Un romanzo sulla provincia senza essere provinciale e – pensateci bene – sembra scontato ma non lo è affatto.
Ancora una volta lo scenario della vicenda è la Maremma: Grosseto e Orbetello, provincia vera con sacche di forte povertà e punte di estrema ricchezza. Si perdono case a carte, in provincia, si possiedono torri antiche e palazzi nuovi, ma al tempo stesso si vive con la gente semplice. Si desidera andare altrove – magari negli Stati Uniti come il padre della protagonista - e poi si torna. La provincia, dunque, e la famiglia. Le narrazioni del passato che nel tempo perdono veridicità e prendono fantasiose derive. E un’ombra: il lato oscuro che accompagna persone provinciali (per scelta) apparentemente perfette, potenti, al centro dell’attenzione e del successo.
Ma perché lo siano - e in particolare perché lo sia Lorenzo Ciabatti - lo si scopre poco a poco, pagina dopo pagina, nel racconto della figlia, bambina che diventa adolescente e che a sua volta fronteggia con stupore la verità. La soluzione? Forse la fuga nella Capitale che tutto nasconde. Che minimizza. Che relativizza. Forse. E ci troviamo a voler sapere come finisce questa vicenda di un gruppo di famiglia in un interno. Come finirà la storia meravigliosa e tragica della famiglia di Teresa Ciabatti?

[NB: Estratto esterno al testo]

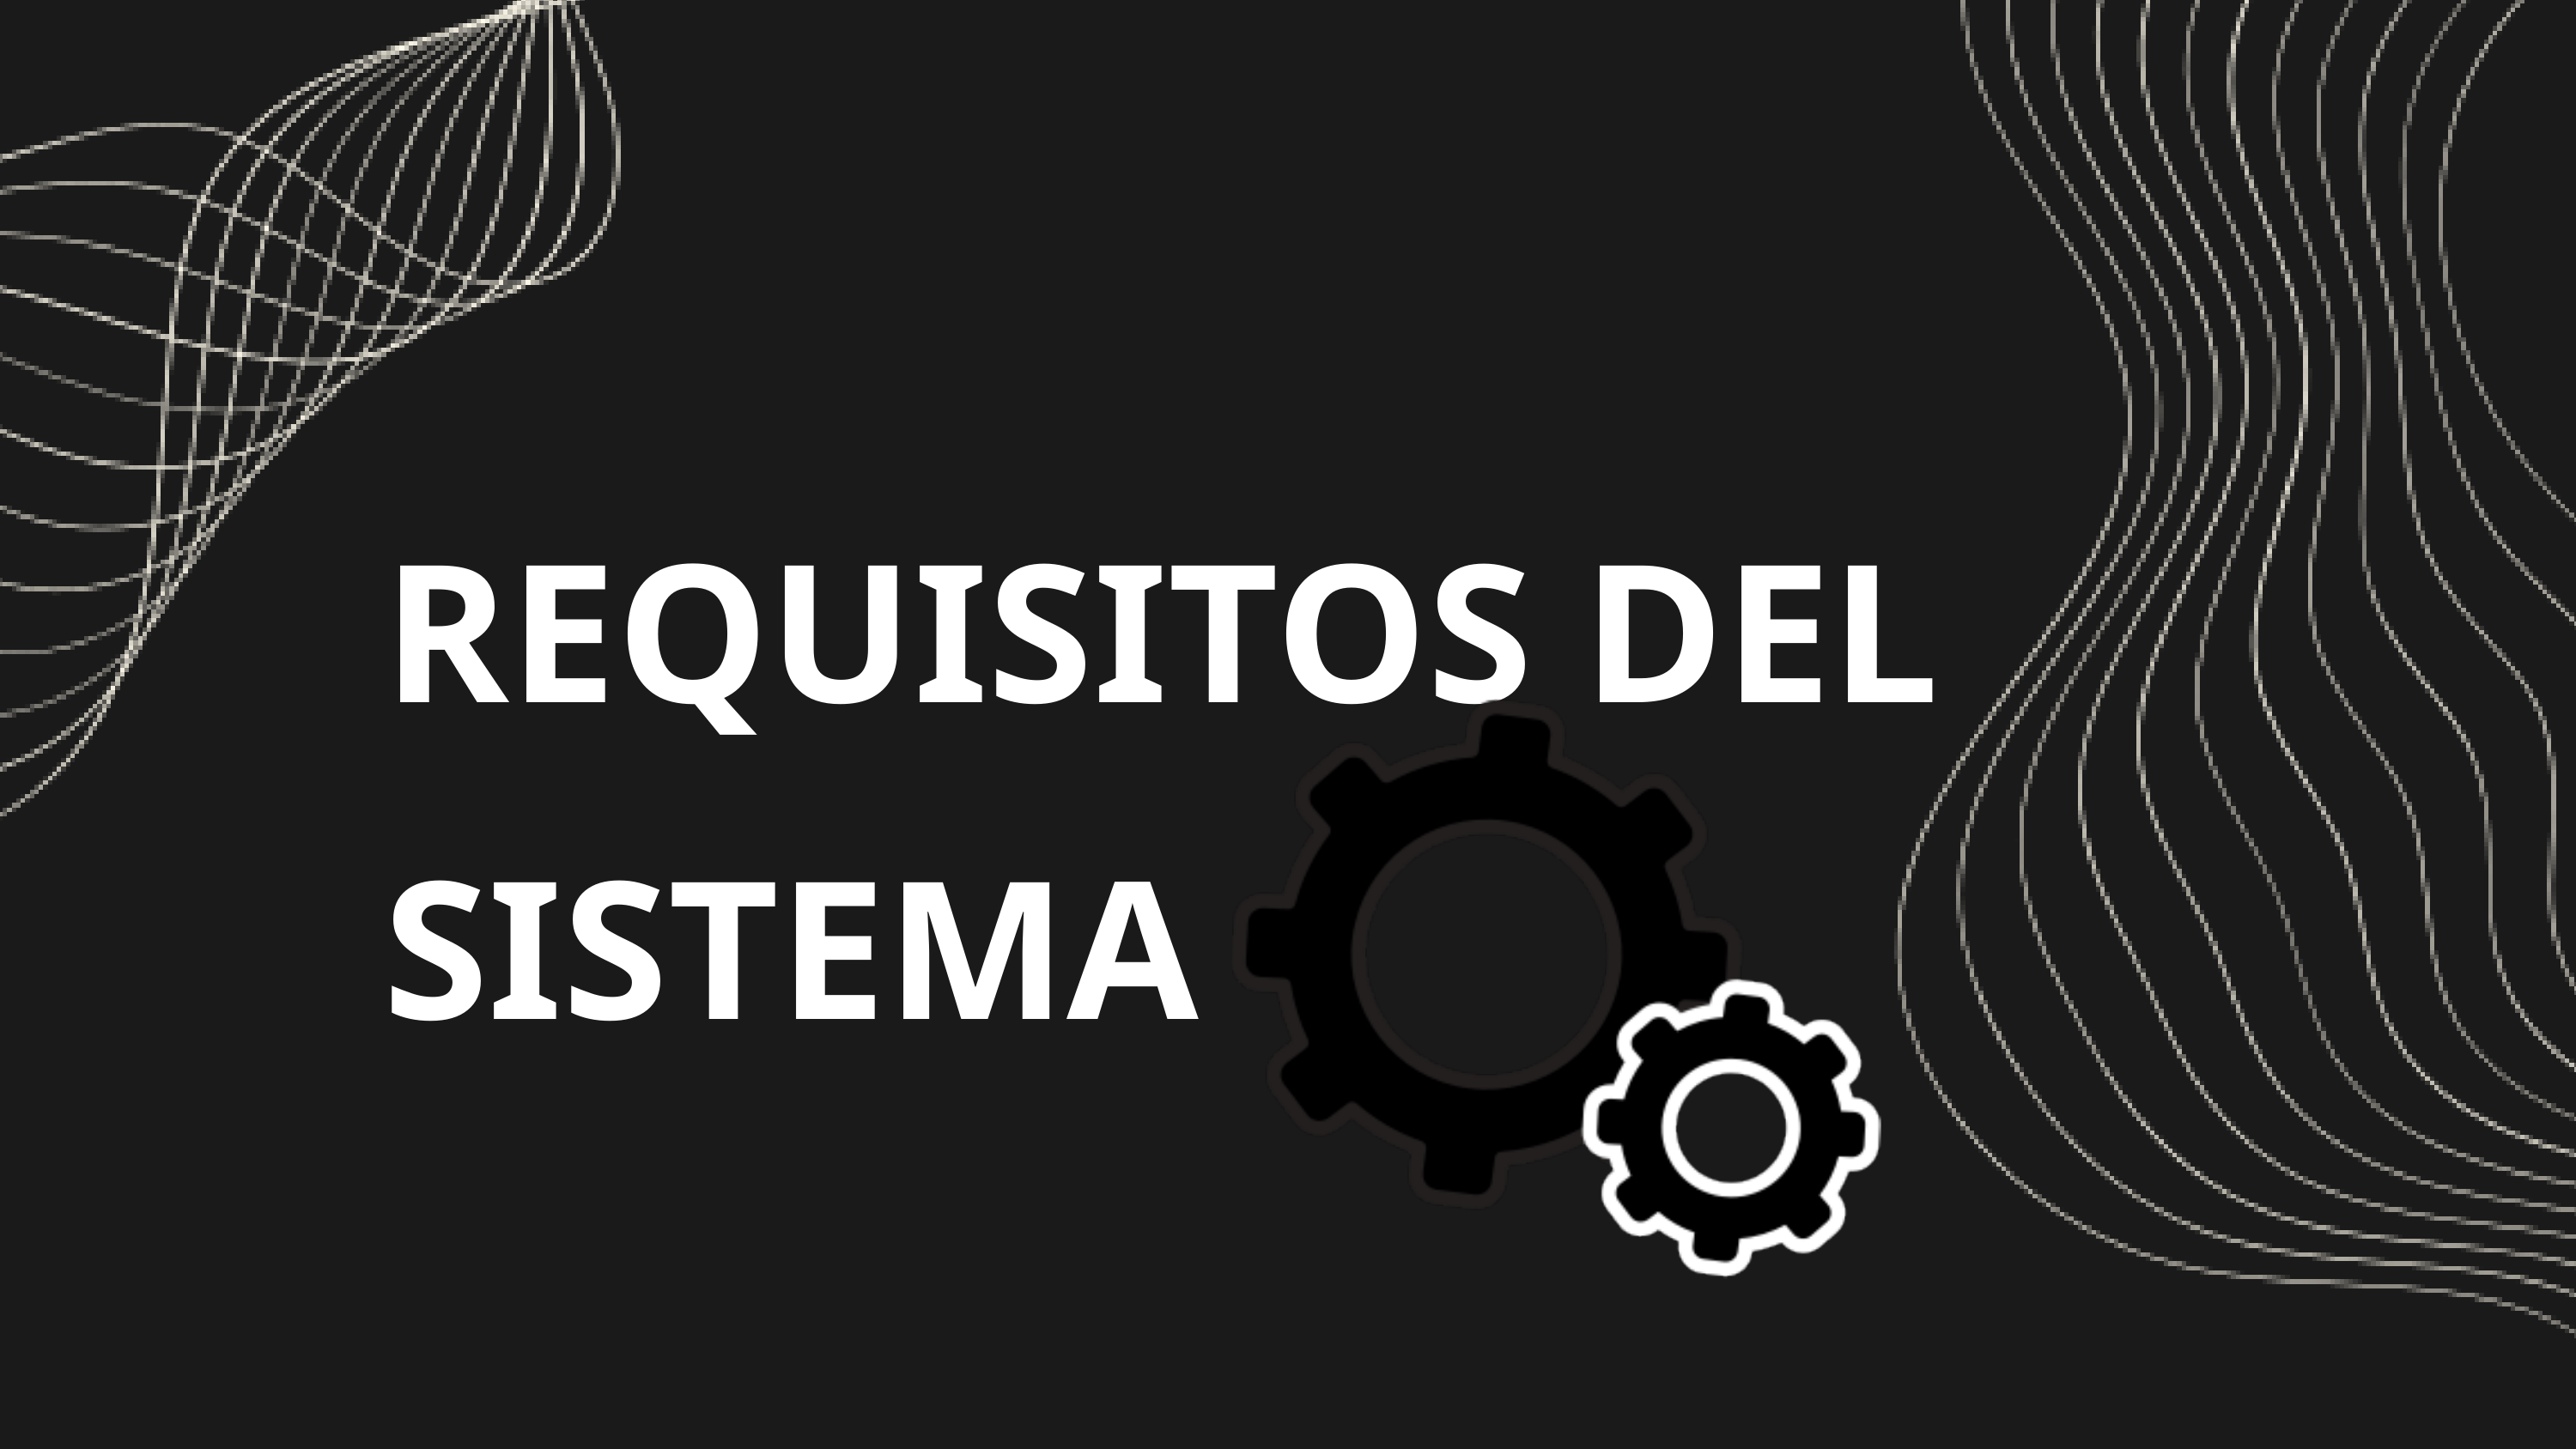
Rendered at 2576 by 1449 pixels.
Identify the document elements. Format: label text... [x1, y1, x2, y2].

Frasi brevi. Punti; poche parole; punti. Dialoghi rapidi e rapidi pensieri. È travolgente questo tipo di scrittura, mette anche un po’ di ansia. E innervosisce: quella bambina è davvero viziata e quella vita è davvero così ingiustamente privilegiata da fare rabbia. Ma poi, come sempre, facciamo pace con Teresa Ciabatti. Perché lei è provocatoria, a tratti insopportabile, ma sa scrivere e ci racconta la sua storia fino in fondo.